## Task goal
Could you restate the data word for word and drop the pictures?
====== Available data
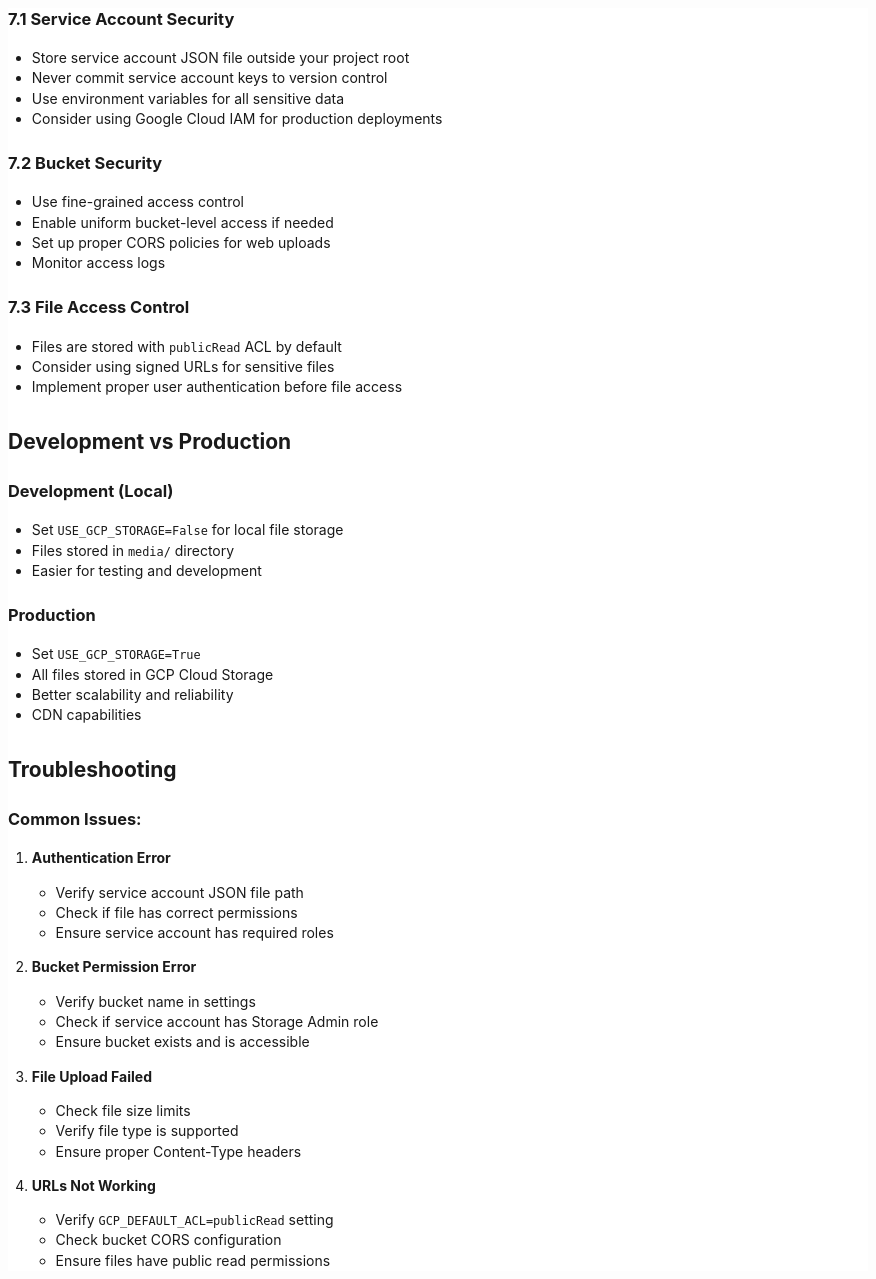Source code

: ### 7.1 Service Account Security
- Store service account JSON file outside your project root
- Never commit service account keys to version control
- Use environment variables for all sensitive data
- Consider using Google Cloud IAM for production deployments

### 7.2 Bucket Security
- Use fine-grained access control
- Enable uniform bucket-level access if needed
- Set up proper CORS policies for web uploads
- Monitor access logs

### 7.3 File Access Control
- Files are stored with `publicRead` ACL by default
- Consider using signed URLs for sensitive files
- Implement proper user authentication before file access

## Development vs Production

### Development (Local)
- Set `USE_GCP_STORAGE=False` for local file storage
- Files stored in `media/` directory
- Easier for testing and development

### Production
- Set `USE_GCP_STORAGE=True`
- All files stored in GCP Cloud Storage
- Better scalability and reliability
- CDN capabilities

## Troubleshooting

### Common Issues:

1. **Authentication Error**
   - Verify service account JSON file path
   - Check if file has correct permissions
   - Ensure service account has required roles

2. **Bucket Permission Error**
   - Verify bucket name in settings
   - Check if service account has Storage Admin role
   - Ensure bucket exists and is accessible

3. **File Upload Failed**
   - Check file size limits
   - Verify file type is supported
   - Ensure proper Content-Type headers

4. **URLs Not Working**
   - Verify `GCP_DEFAULT_ACL=publicRead` setting
   - Check bucket CORS configuration
   - Ensure files have public read permissions
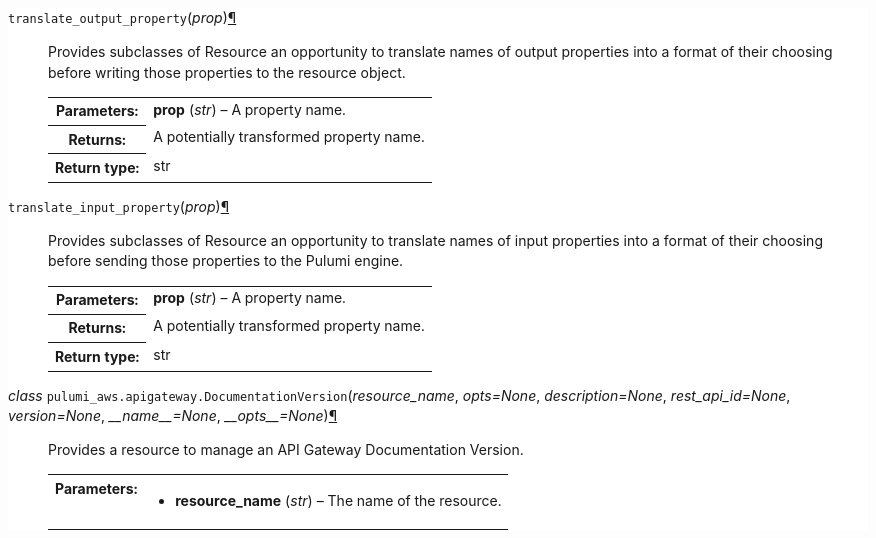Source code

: <dl class="method">
<dt id="pulumi_aws.apigateway.DocumentationPart.translate_output_property">
<code class="descname">translate_output_property</code><span class="sig-paren">(</span><em>prop</em><span class="sig-paren">)</span><a class="headerlink" href="#pulumi_aws.apigateway.DocumentationPart.translate_output_property" title="Permalink to this definition">¶</a></dt>
<dd><p>Provides subclasses of Resource an opportunity to translate names of output properties
into a format of their choosing before writing those properties to the resource object.</p>
<table class="docutils field-list" frame="void" rules="none">
<col class="field-name" />
<col class="field-body" />
<tbody valign="top">
<tr class="field-odd field"><th class="field-name">Parameters:</th><td class="field-body"><strong>prop</strong> (<em>str</em>) – A property name.</td>
</tr>
<tr class="field-even field"><th class="field-name">Returns:</th><td class="field-body">A potentially transformed property name.</td>
</tr>
<tr class="field-odd field"><th class="field-name">Return type:</th><td class="field-body">str</td>
</tr>
</tbody>
</table>
</dd></dl>

<dl class="method">
<dt id="pulumi_aws.apigateway.DocumentationPart.translate_input_property">
<code class="descname">translate_input_property</code><span class="sig-paren">(</span><em>prop</em><span class="sig-paren">)</span><a class="headerlink" href="#pulumi_aws.apigateway.DocumentationPart.translate_input_property" title="Permalink to this definition">¶</a></dt>
<dd><p>Provides subclasses of Resource an opportunity to translate names of input properties into
a format of their choosing before sending those properties to the Pulumi engine.</p>
<table class="docutils field-list" frame="void" rules="none">
<col class="field-name" />
<col class="field-body" />
<tbody valign="top">
<tr class="field-odd field"><th class="field-name">Parameters:</th><td class="field-body"><strong>prop</strong> (<em>str</em>) – A property name.</td>
</tr>
<tr class="field-even field"><th class="field-name">Returns:</th><td class="field-body">A potentially transformed property name.</td>
</tr>
<tr class="field-odd field"><th class="field-name">Return type:</th><td class="field-body">str</td>
</tr>
</tbody>
</table>
</dd></dl>

</dd></dl>

<dl class="class">
<dt id="pulumi_aws.apigateway.DocumentationVersion">
<em class="property">class </em><code class="descclassname">pulumi_aws.apigateway.</code><code class="descname">DocumentationVersion</code><span class="sig-paren">(</span><em>resource_name</em>, <em>opts=None</em>, <em>description=None</em>, <em>rest_api_id=None</em>, <em>version=None</em>, <em>__name__=None</em>, <em>__opts__=None</em><span class="sig-paren">)</span><a class="headerlink" href="#pulumi_aws.apigateway.DocumentationVersion" title="Permalink to this definition">¶</a></dt>
<dd><p>Provides a resource to manage an API Gateway Documentation Version.</p>
<table class="docutils field-list" frame="void" rules="none">
<col class="field-name" />
<col class="field-body" />
<tbody valign="top">
<tr class="field-odd field"><th class="field-name">Parameters:</th><td class="field-body"><ul class="first last simple">
<li><strong>resource_name</strong> (<em>str</em>) – The name of the resource.</li>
============
## Answer
Source code

: ### 7.1 Service Account Security
- Store service account JSON file outside your project root
- Never commit service account keys to version control
- Use environment variables for all sensitive data
- Consider using Google Cloud IAM for production deployments

### 7.2 Bucket Security
- Use fine-grained access control
- Enable uniform bucket-level access if needed
- Set up proper CORS policies for web uploads
- Monitor access logs

### 7.3 File Access Control
- Files are stored with `publicRead` ACL by default
- Consider using signed URLs for sensitive files
- Implement proper user authentication before file access

## Development vs Production

### Development (Local)
- Set `USE_GCP_STORAGE=False` for local file storage
- Files stored in `media/` directory
- Easier for testing and development

### Production
- Set `USE_GCP_STORAGE=True`
- All files stored in GCP Cloud Storage
- Better scalability and reliability
- CDN capabilities

## Troubleshooting

### Common Issues:

1. **Authentication Error**
   - Verify service account JSON file path
   - Check if file has correct permissions
   - Ensure service account has required roles

2. **Bucket Permission Error**
   - Verify bucket name in settings
   - Check if service account has Storage Admin role
   - Ensure bucket exists and is accessible

3. **File Upload Failed**
   - Check file size limits
   - Verify file type is supported
   - Ensure proper Content-Type headers

4. **URLs Not Working**
   - Verify `GCP_DEFAULT_ACL=publicRead` setting
   - Check bucket CORS configuration
   - Ensure files have public read permissions
Source code

: <dl class="method">
<dt id="pulumi_aws.apigateway.DocumentationPart.translate_output_property">
<code class="descname">translate_output_property</code><span class="sig-paren">(</span><em>prop</em><span class="sig-paren">)</span><a class="headerlink" href="#pulumi_aws.apigateway.DocumentationPart.translate_output_property" title="Permalink to this definition">¶</a></dt>
<dd><p>Provides subclasses of Resource an opportunity to translate names of output properties
into a format of their choosing before writing those properties to the resource object.</p>
<table class="docutils field-list" frame="void" rules="none">
<col class="field-name" />
<col class="field-body" />
<tbody valign="top">
<tr class="field-odd field"><th class="field-name">Parameters:</th><td class="field-body"><strong>prop</strong> (<em>str</em>) – A property name.</td>
</tr>
<tr class="field-even field"><th class="field-name">Returns:</th><td class="field-body">A potentially transformed property name.</td>
</tr>
<tr class="field-odd field"><th class="field-name">Return type:</th><td class="field-body">str</td>
</tr>
</tbody>
</table>
</dd></dl>

<dl class="method">
<dt id="pulumi_aws.apigateway.DocumentationPart.translate_input_property">
<code class="descname">translate_input_property</code><span class="sig-paren">(</span><em>prop</em><span class="sig-paren">)</span><a class="headerlink" href="#pulumi_aws.apigateway.DocumentationPart.translate_input_property" title="Permalink to this definition">¶</a></dt>
<dd><p>Provides subclasses of Resource an opportunity to translate names of input properties into
a format of their choosing before sending those properties to the Pulumi engine.</p>
<table class="docutils field-list" frame="void" rules="none">
<col class="field-name" />
<col class="field-body" />
<tbody valign="top">
<tr class="field-odd field"><th class="field-name">Parameters:</th><td class="field-body"><strong>prop</strong> (<em>str</em>) – A property name.</td>
</tr>
<tr class="field-even field"><th class="field-name">Returns:</th><td class="field-body">A potentially transformed property name.</td>
</tr>
<tr class="field-odd field"><th class="field-name">Return type:</th><td class="field-body">str</td>
</tr>
</tbody>
</table>
</dd></dl>

</dd></dl>

<dl class="class">
<dt id="pulumi_aws.apigateway.DocumentationVersion">
<em class="property">class </em><code class="descclassname">pulumi_aws.apigateway.</code><code class="descname">DocumentationVersion</code><span class="sig-paren">(</span><em>resource_name</em>, <em>opts=None</em>, <em>description=None</em>, <em>rest_api_id=None</em>, <em>version=None</em>, <em>__name__=None</em>, <em>__opts__=None</em><span class="sig-paren">)</span><a class="headerlink" href="#pulumi_aws.apigateway.DocumentationVersion" title="Permalink to this definition">¶</a></dt>
<dd><p>Provides a resource to manage an API Gateway Documentation Version.</p>
<table class="docutils field-list" frame="void" rules="none">
<col class="field-name" />
<col class="field-body" />
<tbody valign="top">
<tr class="field-odd field"><th class="field-name">Parameters:</th><td class="field-body"><ul class="first last simple">
<li><strong>resource_name</strong> (<em>str</em>) – The name of the resource.</li>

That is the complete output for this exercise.